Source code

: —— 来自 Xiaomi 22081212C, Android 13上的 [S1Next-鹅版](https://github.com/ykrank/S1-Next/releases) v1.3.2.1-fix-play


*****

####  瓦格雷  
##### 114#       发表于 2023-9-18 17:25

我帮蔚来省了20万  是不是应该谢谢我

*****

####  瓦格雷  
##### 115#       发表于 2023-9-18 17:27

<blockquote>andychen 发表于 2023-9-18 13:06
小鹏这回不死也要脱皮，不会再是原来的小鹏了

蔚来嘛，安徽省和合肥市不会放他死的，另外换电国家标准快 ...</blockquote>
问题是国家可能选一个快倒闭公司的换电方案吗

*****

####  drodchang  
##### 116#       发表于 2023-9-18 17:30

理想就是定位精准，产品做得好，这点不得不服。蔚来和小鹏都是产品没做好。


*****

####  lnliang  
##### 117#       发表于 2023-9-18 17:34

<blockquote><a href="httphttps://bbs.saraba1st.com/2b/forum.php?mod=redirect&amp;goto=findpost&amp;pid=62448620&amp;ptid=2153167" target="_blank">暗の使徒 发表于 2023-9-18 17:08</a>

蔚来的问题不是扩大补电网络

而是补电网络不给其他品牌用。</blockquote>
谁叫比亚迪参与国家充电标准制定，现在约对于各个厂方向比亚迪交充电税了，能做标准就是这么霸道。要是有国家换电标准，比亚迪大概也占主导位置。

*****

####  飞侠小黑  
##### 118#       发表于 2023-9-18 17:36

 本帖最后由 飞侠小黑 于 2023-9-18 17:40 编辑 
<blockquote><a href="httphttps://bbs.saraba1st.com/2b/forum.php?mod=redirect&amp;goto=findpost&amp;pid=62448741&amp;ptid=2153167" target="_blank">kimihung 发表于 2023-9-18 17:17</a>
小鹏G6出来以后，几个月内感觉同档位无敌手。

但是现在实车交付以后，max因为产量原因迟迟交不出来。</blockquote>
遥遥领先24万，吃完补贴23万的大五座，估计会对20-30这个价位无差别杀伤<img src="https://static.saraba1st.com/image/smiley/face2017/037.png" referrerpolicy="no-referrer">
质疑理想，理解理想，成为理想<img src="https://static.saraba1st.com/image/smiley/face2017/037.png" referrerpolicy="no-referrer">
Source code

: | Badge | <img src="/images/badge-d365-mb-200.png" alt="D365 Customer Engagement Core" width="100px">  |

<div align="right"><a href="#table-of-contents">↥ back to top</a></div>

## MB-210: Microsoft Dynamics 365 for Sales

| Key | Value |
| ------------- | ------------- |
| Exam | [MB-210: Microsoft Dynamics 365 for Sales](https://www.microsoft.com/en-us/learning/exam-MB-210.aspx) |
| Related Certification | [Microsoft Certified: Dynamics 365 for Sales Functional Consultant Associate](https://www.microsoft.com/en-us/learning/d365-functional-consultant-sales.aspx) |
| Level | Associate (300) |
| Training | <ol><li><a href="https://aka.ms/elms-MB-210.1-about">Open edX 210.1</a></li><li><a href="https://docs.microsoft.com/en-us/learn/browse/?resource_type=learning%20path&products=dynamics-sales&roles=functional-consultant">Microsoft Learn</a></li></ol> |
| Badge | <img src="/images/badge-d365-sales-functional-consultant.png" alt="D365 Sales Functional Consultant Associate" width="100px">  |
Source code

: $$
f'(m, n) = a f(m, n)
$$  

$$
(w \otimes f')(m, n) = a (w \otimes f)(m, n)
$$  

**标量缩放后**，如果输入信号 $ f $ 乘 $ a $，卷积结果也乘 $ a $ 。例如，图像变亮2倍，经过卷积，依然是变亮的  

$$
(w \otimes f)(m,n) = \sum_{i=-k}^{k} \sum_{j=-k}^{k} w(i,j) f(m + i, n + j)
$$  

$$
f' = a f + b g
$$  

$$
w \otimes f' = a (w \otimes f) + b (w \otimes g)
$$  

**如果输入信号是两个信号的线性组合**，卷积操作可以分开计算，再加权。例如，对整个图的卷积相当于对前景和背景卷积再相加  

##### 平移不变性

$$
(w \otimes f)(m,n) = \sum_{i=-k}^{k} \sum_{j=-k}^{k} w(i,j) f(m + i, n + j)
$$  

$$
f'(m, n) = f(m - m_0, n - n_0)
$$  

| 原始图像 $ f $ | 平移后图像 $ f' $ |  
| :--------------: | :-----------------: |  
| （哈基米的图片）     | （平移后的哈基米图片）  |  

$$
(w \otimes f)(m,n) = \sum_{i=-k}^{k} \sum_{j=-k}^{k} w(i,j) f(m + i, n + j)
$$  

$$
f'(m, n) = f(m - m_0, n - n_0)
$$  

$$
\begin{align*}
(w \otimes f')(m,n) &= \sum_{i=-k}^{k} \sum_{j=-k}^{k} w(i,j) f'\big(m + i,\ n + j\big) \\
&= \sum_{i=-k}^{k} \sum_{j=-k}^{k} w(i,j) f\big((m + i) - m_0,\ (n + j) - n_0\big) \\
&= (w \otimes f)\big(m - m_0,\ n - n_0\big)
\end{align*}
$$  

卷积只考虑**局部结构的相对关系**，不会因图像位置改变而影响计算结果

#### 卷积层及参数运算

|---|

Give back all of the entries exactly as written.

Source code

: —— 来自 Xiaomi 22081212C, Android 13上的 [S1Next-鹅版](https://github.com/ykrank/S1-Next/releases) v1.3.2.1-fix-play


*****

####  瓦格雷  
##### 114#       发表于 2023-9-18 17:25

我帮蔚来省了20万  是不是应该谢谢我

*****

####  瓦格雷  
##### 115#       发表于 2023-9-18 17:27

<blockquote>andychen 发表于 2023-9-18 13:06
小鹏这回不死也要脱皮，不会再是原来的小鹏了

蔚来嘛，安徽省和合肥市不会放他死的，另外换电国家标准快 ...</blockquote>
问题是国家可能选一个快倒闭公司的换电方案吗

*****

####  drodchang  
##### 116#       发表于 2023-9-18 17:30

理想就是定位精准，产品做得好，这点不得不服。蔚来和小鹏都是产品没做好。


*****

####  lnliang  
##### 117#       发表于 2023-9-18 17:34

<blockquote><a href="httphttps://bbs.saraba1st.com/2b/forum.php?mod=redirect&amp;goto=findpost&amp;pid=62448620&amp;ptid=2153167" target="_blank">暗の使徒 发表于 2023-9-18 17:08</a>

蔚来的问题不是扩大补电网络

而是补电网络不给其他品牌用。</blockquote>
谁叫比亚迪参与国家充电标准制定，现在约对于各个厂方向比亚迪交充电税了，能做标准就是这么霸道。要是有国家换电标准，比亚迪大概也占主导位置。

*****

####  飞侠小黑  
##### 118#       发表于 2023-9-18 17:36

 本帖最后由 飞侠小黑 于 2023-9-18 17:40 编辑 
<blockquote><a href="httphttps://bbs.saraba1st.com/2b/forum.php?mod=redirect&amp;goto=findpost&amp;pid=62448741&amp;ptid=2153167" target="_blank">kimihung 发表于 2023-9-18 17:17</a>
小鹏G6出来以后，几个月内感觉同档位无敌手。

但是现在实车交付以后，max因为产量原因迟迟交不出来。</blockquote>
遥遥领先24万，吃完补贴23万的大五座，估计会对20-30这个价位无差别杀伤<img src="https://static.saraba1st.com/image/smiley/face2017/037.png" referrerpolicy="no-referrer">
质疑理想，理解理想，成为理想<img src="https://static.saraba1st.com/image/smiley/face2017/037.png" referrerpolicy="no-referrer">
Source code

: | Badge | <img src="/images/badge-d365-mb-200.png" alt="D365 Customer Engagement Core" width="100px">  |

<div align="right"><a href="#table-of-contents">↥ back to top</a></div>

## MB-210: Microsoft Dynamics 365 for Sales

| Key | Value |
| ------------- | ------------- |
| Exam | [MB-210: Microsoft Dynamics 365 for Sales](https://www.microsoft.com/en-us/learning/exam-MB-210.aspx) |
| Related Certification | [Microsoft Certified: Dynamics 365 for Sales Functional Consultant Associate](https://www.microsoft.com/en-us/learning/d365-functional-consultant-sales.aspx) |
| Level | Associate (300) |
| Training | <ol><li><a href="https://aka.ms/elms-MB-210.1-about">Open edX 210.1</a></li><li><a href="https://docs.microsoft.com/en-us/learn/browse/?resource_type=learning%20path&products=dynamics-sales&roles=functional-consultant">Microsoft Learn</a></li></ol> |
| Badge | <img src="/images/badge-d365-sales-functional-consultant.png" alt="D365 Sales Functional Consultant Associate" width="100px">  |
Source code

: $$
f'(m, n) = a f(m, n)
$$  

$$
(w \otimes f')(m, n) = a (w \otimes f)(m, n)
$$  

**标量缩放后**，如果输入信号 $ f $ 乘 $ a $，卷积结果也乘 $ a $ 。例如，图像变亮2倍，经过卷积，依然是变亮的  

$$
(w \otimes f)(m,n) = \sum_{i=-k}^{k} \sum_{j=-k}^{k} w(i,j) f(m + i, n + j)
$$  

$$
f' = a f + b g
$$  

$$
w \otimes f' = a (w \otimes f) + b (w \otimes g)
$$  

**如果输入信号是两个信号的线性组合**，卷积操作可以分开计算，再加权。例如，对整个图的卷积相当于对前景和背景卷积再相加  

##### 平移不变性

$$
(w \otimes f)(m,n) = \sum_{i=-k}^{k} \sum_{j=-k}^{k} w(i,j) f(m + i, n + j)
$$  

$$
f'(m, n) = f(m - m_0, n - n_0)
$$  

| 原始图像 $ f $ | 平移后图像 $ f' $ |  
| :--------------: | :-----------------: |  
| （哈基米的图片）     | （平移后的哈基米图片）  |  

$$
(w \otimes f)(m,n) = \sum_{i=-k}^{k} \sum_{j=-k}^{k} w(i,j) f(m + i, n + j)
$$  

$$
f'(m, n) = f(m - m_0, n - n_0)
$$  

$$
\begin{align*}
(w \otimes f')(m,n) &= \sum_{i=-k}^{k} \sum_{j=-k}^{k} w(i,j) f'\big(m + i,\ n + j\big) \\
&= \sum_{i=-k}^{k} \sum_{j=-k}^{k} w(i,j) f\big((m + i) - m_0,\ (n + j) - n_0\big) \\
&= (w \otimes f)\big(m - m_0,\ n - n_0\big)
\end{align*}
$$  

卷积只考虑**局部结构的相对关系**，不会因图像位置改变而影响计算结果

#### 卷积层及参数运算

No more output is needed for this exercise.